Butler trok een wenkbrauw op. ‘Is er iets?’
Hij richtte zich tot de adviseur en sloeg met zijn hand op het dak van de patrouillewagen. ‘Heb je hier sleutels voor?’
De wagen bleek niet eens op slot te zitten. Logan glipte op de passagiersstoel en zette het op het dashboard gemonteerde grijze laptopje aan, om in te loggen in zijn e-mailadres bij de politie van Grampian.
Een half dozijn berichten van Beattie – die hij negeerde – en meteen daarna het mailtje van dr. Frampton. Hij opende het, klikte op de jpg-bijlage, verschoof in zijn stoel terwijl het beeldbestand aan het downloaden was.
Het was een hogeresolutiekaart die uit aan elkaar gestikte schermopnamen leek te bestaan. De gebieden waar de bodem overeenkwam met de afdruk in de flat waren rood gearceerd. Ten noorden van Balmedie, in de buurt van Donald Trumps golfresort, lag een groepje rode klodders; ongeveer halverwege Peterhead nog een groepje; maar de grootste concentratie lag langs de kust, even ten zuiden van Cove.
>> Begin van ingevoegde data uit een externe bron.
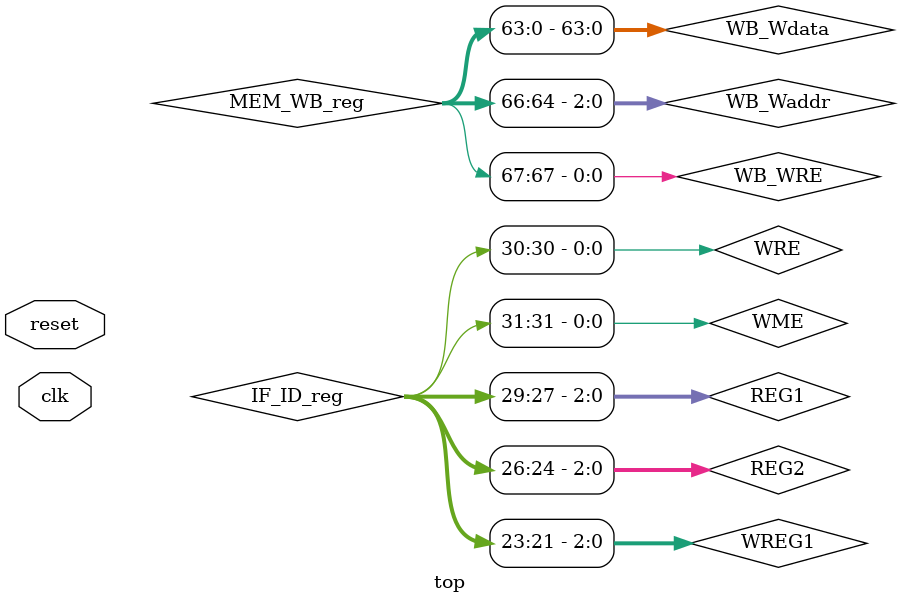
<source format=v>
`timescale 1ns / 1ps
module top(
input clk,
input reset
    );

reg [8:0] PC;
reg [31:0] inst_out;
wire [31:0] instruction;
reg [31:0]IF_ID_reg;


reg [67:0] MEM_WB_reg;

wire WB_WRE   = MEM_WB_reg[67];
wire [2:0] WB_Waddr = MEM_WB_reg[66:64];
wire [63:0] WB_Wdata = MEM_WB_reg[63:0];


//PC
always@(posedge clk or posedge reset)begin
	if(reset) PC <= 0;
	else PC <= PC+1;
end


//inst_mem
inst_mem instmem(
	.clka(clk),
	.addra(PC),
	.douta(instruction)
);


//IF_ID_reg
always@(posedge clk or posedge reset)begin
	if(reset) IF_ID_reg <= 0;
	else IF_ID_reg <= instruction;
end



wire WME = IF_ID_reg[31];
wire WRE = IF_ID_reg[30];
wire [2:0] REG1  = IF_ID_reg[29:27];
wire [2:0] REG2  = IF_ID_reg[26:24];
wire [2:0] WREG1 = IF_ID_reg[23:21];
wire [63:0] r0data, r1data;



//regfile
regfile regg(
	.clk(clk),
	.reset(reset),
	.wena(WB_WRE),
	.waddr(WB_Waddr),
	.wdata(WB_Wdata),
	.r0addr(REG1),
	.r1addr(REG2),
	.r0data(r0data),
	.r1data(r1data)
);


//ID_EX_reg
//WME(1) + WRE(1) + WReg1(3) + R1out(64) + R2out(64)= 133bits
reg [132:0] ID_EX_reg;

always@(posedge clk or posedge reset)begin
	if(reset) ID_EX_reg <= 0;
	else begin 
		ID_EX_reg[132] <= WME;
		ID_EX_reg[131] <= WRE;
		ID_EX_reg[130:128] <= WREG1;
		ID_EX_reg[127:64] <= r0data;
		ID_EX_reg[63:0] <= r1data;
	end
end

wire ID_EX_WME  = ID_EX_reg[132];
wire ID_EX_WRE  = ID_EX_reg[131];
wire [2:0] ID_EX_WREG1  = ID_EX_reg[130:128];
wire [63:0] ID_EX_r0data  = ID_EX_reg[127:64];
wire [63:0] ID_EX_r1data  = ID_EX_reg[63:0];


//EX_MEM_reg
reg [132:0] EX_MEM_reg;

always@(posedge clk or posedge reset)begin
	if(reset) EX_MEM_reg <= 0;
	else begin 
		EX_MEM_reg[132] <= ID_EX_WME;
		EX_MEM_reg[131] <= ID_EX_WRE;
		EX_MEM_reg[130:128] <= ID_EX_WREG1;
		EX_MEM_reg[127:64] <= ID_EX_r0data;
		EX_MEM_reg[63:0] <= ID_EX_r1data;
	end
end


wire EX_MEM_WME = EX_MEM_reg[132];
wire EX_MEM_WRE = EX_MEM_reg[131];
wire [2:0]  EX_MEM_WREG1 = EX_MEM_reg[130:128];
wire [63:0] EX_MEM_addr = EX_MEM_reg[127:64];
wire [63:0] EX_MEM_data = EX_MEM_reg[63:0];

wire [63:0] mem_dout;

data_mem datamem(
	.clka(clk),
	.dina(EX_MEM_data),
	.addra(EX_MEM_addr[7:0]),
	.wea(EX_MEM_WME),
	.douta(mem_dout)
);



//MEM_WB

always@(posedge clk or posedge reset)begin
	if(reset) MEM_WB_reg <= 0;
	else begin
		MEM_WB_reg[67] <= EX_MEM_WRE;
        MEM_WB_reg[66:64] <= EX_MEM_WREG1;
        MEM_WB_reg[63:0] <= mem_dout;
	end
end



endmodule

</source>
Logan keek fronsend naar het scherm.
De meeste waren gewoon velden, maar in twee van de klodders stonden huizen.
Logan zoomde op de Cove-sectie in. ‘Zie je dit?’
Agent Jeuk tuurde. ‘Nee, dat is fout.’ Hij stak zijn vinger op het scherm van de laptop en trok een vettig cirkeltje in het rode gedeelte. ‘Dát is het zoekgebied: Steel wilde maar honderd meter. Moeten we de rest ook doorzoeken? Het is daar alleen verdomde koud, en het wordt straks donker.’
Waarom zat er modder uit de omgeving van het huis van het slachtoffer op het tapijt van Knox’ Sacro-flat?
Misschien was degene die hem had helpen ontsnappen onderweg gestopt om potentiële doelwitten te bekijken?
Logan keek naar het huis. ‘Ik moet met het slachtoffer, Evans, praten.’
De adviseur schudde zijn hoofd. ‘Zoals ik al zei – de familie is opgehoepeld. De zoon heeft de oude man meegenomen naar Sunderland, zei dat ze hem niet alleen wilden laten, weet je wel, nu Knox los loopt.’
Je kon ze geen ongelijk geven. ‘Zorg dat je hem aan de telefoon krijgt; ik moet weten of Evans de laatste paar dagen iets verdachts heeft gezien – auto’s of mensen.’
Het zouden behoorlijk ruimdenkende gangsters moeten zijn om voor hun boekhouder een oude man te zoeken die hij kon martelen en verkrachten…
‘Brigadier?’
Logan knipperde met zijn ogen. ‘Ja… Gaan jullie beiden maar een kop thee pakken. Ik moet een paar telefoontjes plegen.’